-- START OF Records for the exercise --

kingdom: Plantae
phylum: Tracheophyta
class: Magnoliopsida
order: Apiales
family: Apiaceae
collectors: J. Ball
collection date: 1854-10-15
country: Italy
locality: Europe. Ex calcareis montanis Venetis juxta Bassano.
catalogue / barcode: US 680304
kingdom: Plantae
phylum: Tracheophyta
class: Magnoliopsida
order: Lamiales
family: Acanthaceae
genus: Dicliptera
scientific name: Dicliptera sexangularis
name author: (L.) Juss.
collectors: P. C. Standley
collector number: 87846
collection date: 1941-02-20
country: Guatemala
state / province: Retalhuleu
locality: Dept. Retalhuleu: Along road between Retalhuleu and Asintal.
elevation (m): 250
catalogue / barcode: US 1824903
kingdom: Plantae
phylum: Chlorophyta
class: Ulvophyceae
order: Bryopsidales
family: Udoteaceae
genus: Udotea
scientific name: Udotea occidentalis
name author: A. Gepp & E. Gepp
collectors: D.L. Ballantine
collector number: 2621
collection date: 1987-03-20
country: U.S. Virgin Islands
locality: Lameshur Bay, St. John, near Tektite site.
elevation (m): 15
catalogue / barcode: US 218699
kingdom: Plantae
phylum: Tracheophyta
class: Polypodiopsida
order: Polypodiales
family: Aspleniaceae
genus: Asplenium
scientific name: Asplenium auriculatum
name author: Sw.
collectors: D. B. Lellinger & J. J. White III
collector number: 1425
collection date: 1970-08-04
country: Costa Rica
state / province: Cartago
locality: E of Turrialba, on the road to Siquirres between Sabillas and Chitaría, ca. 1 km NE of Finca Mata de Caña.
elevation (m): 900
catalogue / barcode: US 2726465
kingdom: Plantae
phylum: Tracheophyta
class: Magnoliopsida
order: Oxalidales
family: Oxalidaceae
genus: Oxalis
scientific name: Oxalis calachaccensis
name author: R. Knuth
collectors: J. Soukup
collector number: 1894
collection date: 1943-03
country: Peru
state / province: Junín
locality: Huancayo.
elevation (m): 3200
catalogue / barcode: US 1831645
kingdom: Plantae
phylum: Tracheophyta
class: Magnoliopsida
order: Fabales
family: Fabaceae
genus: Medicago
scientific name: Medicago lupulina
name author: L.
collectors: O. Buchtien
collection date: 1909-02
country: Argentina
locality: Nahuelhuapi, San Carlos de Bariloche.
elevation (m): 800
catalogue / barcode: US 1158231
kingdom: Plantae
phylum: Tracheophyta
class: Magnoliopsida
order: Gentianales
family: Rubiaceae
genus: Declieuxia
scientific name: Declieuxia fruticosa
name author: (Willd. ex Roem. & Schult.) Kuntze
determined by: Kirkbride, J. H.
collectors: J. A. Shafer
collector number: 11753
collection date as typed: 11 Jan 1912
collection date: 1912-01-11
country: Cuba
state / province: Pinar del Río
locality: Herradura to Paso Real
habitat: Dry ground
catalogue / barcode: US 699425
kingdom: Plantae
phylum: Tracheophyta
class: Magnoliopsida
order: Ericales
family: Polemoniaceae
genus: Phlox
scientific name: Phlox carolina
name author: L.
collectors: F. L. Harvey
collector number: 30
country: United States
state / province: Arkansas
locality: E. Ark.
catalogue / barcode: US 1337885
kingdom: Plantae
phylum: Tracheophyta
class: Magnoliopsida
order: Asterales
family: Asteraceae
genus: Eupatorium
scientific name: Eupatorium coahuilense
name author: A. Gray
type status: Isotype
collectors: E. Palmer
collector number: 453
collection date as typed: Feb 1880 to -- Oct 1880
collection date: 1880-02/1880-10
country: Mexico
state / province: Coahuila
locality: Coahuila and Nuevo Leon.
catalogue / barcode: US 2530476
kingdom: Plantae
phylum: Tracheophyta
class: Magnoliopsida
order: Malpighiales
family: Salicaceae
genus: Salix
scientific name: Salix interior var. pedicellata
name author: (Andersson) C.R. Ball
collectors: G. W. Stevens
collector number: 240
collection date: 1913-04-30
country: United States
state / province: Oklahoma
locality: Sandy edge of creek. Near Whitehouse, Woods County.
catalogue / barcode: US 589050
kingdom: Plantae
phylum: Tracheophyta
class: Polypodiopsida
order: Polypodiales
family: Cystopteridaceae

-- END OF Records for the exercise --

Task
Gather each line from the data above that contains the string "collection", and copy those lines. Case counts.

Exercise solution
collection date: 1854-10-15
collection date: 1941-02-20
collection date: 1987-03-20
collection date: 1970-08-04
collection date: 1943-03
collection date: 1909-02
collection date as typed: 11 Jan 1912
collection date: 1912-01-11
collection date as typed: Feb 1880 to -- Oct 1880
collection date: 1880-02/1880-10
collection date: 1913-04-30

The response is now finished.